Part III: Further Investigations

In this part you will conduct an additional investigation of your own design.

  1. Note the materials your teacher has provided to conduct this investigation.
  2. Think about one or two additional questions that relate to, or extend, the investigations you have already conducted using these ionizing radiation sources.
  3. Choose one question that you can address using the available equipment and materials. Write down the scientific question that you will investigate.
  4. Propose and write down a detailed procedure for your investigation.
  5. Conduct your investigation. Be sure to record all relevant data.

Analyzing Evidence

  1. Graph your data from Part II, plotting corrected cpm values on the y-axis and distances from the source to the detector (in cm) on the x-axis.

Interpreting Evidence

  1. Order the three types of ionizing radiation from “least penetrating ability” to “greatest penetrating ability.” Support your answer with data or observations from Part I.
  2. Interpret your data from Part II.
    a. By what factor did the intensity of radiation (measured in counts per minute) change when the initial distance was doubled?
    b. Did this same factor apply when the distance was doubled again?
    c. State a mathematical relationship between distance and intensity.
  3. It has been claimed that “alpha radiation will cause more harm internally to living organisms then will the same quantity of gamma radiation.”
    a. Based on your investigations, which type of radiation is more likely to penetrate internal organs if the source of radiation is outside the body? Support your answer with data or observation.
    b. Describe what would need to happen for alpha particles to cause damage to internal organs.

Making Claims

  1. Of the shielding materials tested, which do you conclude is the
    a. most effective in blocking radiation?
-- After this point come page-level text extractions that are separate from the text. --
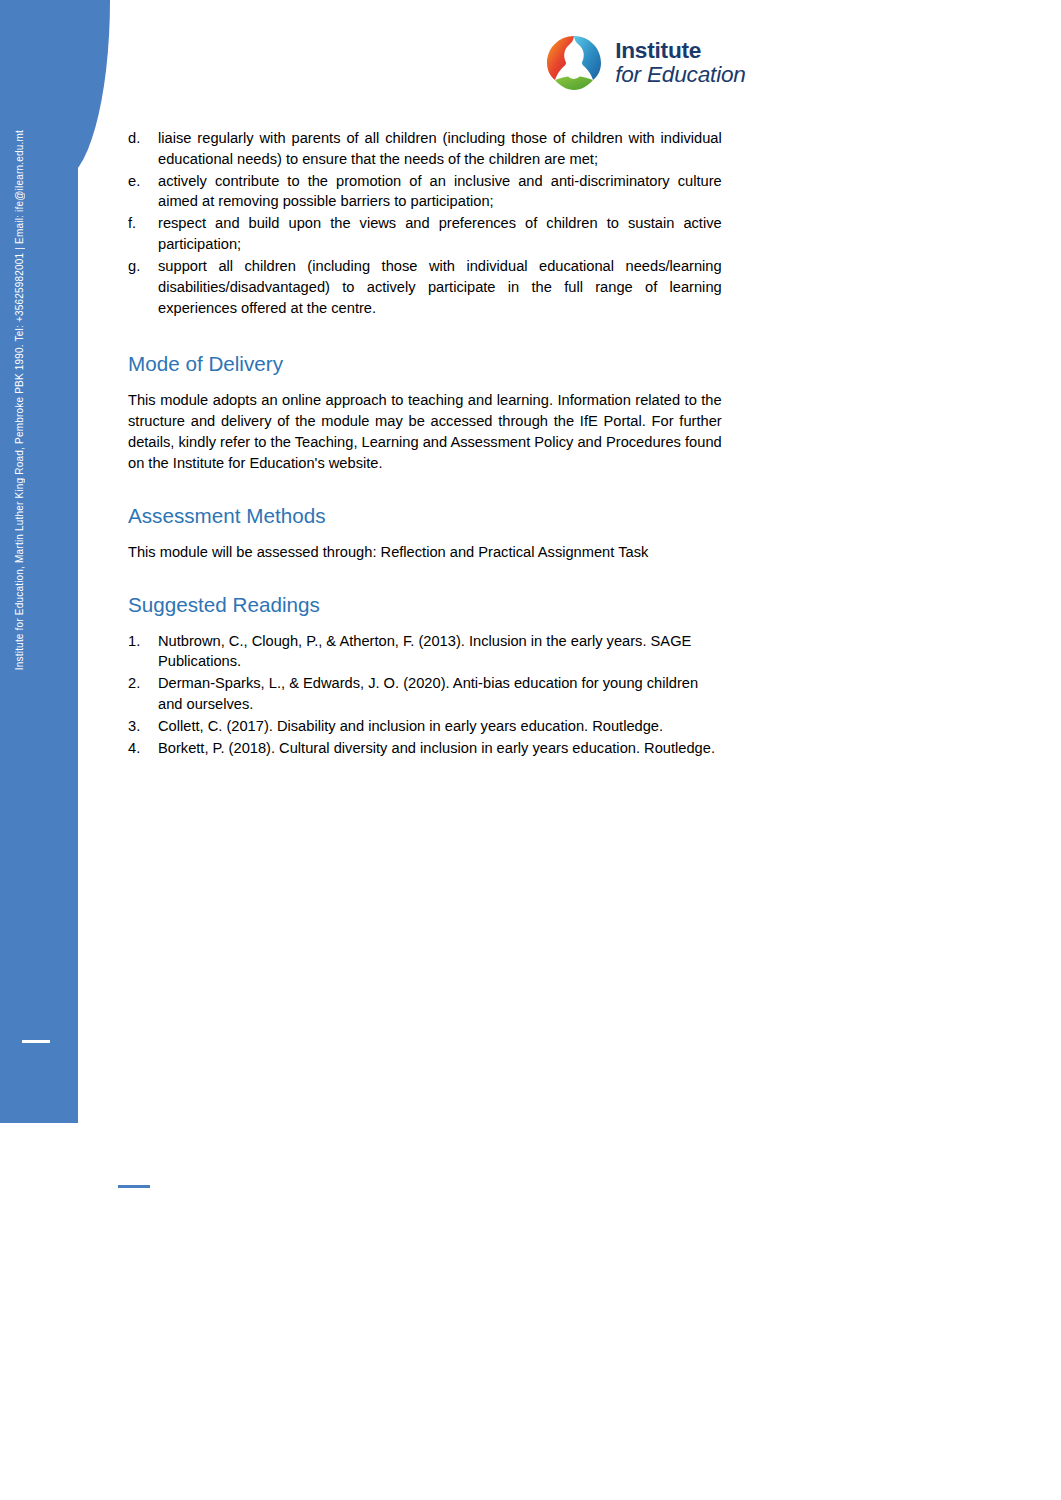Institute for Education, Martin Luther King Road, Pembroke PBK 1990. Tel: +35625982001 | Email: ife@ilearn.edu.mt
Institute
for Education
d. liaise regularly with parents of all children (including those of children with individual educational needs) to ensure that the needs of the children are met;
e. actively contribute to the promotion of an inclusive and anti-discriminatory culture aimed at removing possible barriers to participation;
f. respect and build upon the views and preferences of children to sustain active participation;
g. support all children (including those with individual educational needs/learning disabilities/disadvantaged) to actively participate in the full range of learning experiences offered at the centre.
Mode of Delivery
This module adopts an online approach to teaching and learning. Information related to the structure and delivery of the module may be accessed through the IfE Portal. For further details, kindly refer to the Teaching, Learning and Assessment Policy and Procedures found on the Institute for Education's website.
Assessment Methods
This module will be assessed through: Reflection and Practical Assignment Task
Suggested Readings
1. Nutbrown, C., Clough, P., & Atherton, F. (2013). Inclusion in the early years. SAGE Publications.
2. Derman-Sparks, L., & Edwards, J. O. (2020). Anti-bias education for young children and ourselves.
3. Collett, C. (2017). Disability and inclusion in early years education. Routledge.
4. Borkett, P. (2018). Cultural diversity and inclusion in early years education. Routledge.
Cite supporting evidence.
    b. least effective in blocking radiation? Cite supporting evidence.
  2. Based on your observations, what properties of a material appear to affect its ability to be penetrated by radiation?
  3. Figures like the one below are often used to illustrate the relationship between distance from a radiation source and its intensity.
    a. Does the information in this figure fit with the data you collected in Part II?
    b. Write a caption for the figure that would help someone else interpret this diagram.
    c. What would the diagram look like at a total distance of 15 cm from the source? Explain your reasoning.
  4. If you conducted an additional investigation in Part III:
    a. State the scientific question you were addressing in your investigation.
    b. Summarize how you designed your experiment to address your question.
    c. State your conclusions and/or claims. Support your conclusions using data or observations from your investigation.

Reflecting on the Investigation

  1. A patient receiving an X-ray is covered by a protective shield.
    a. What material would be a good choice for this apron?
    b. Why?
  2. Whether or not you conducted an additional investigation, propose one additional question you have about alpha, beta, and gamma radiation.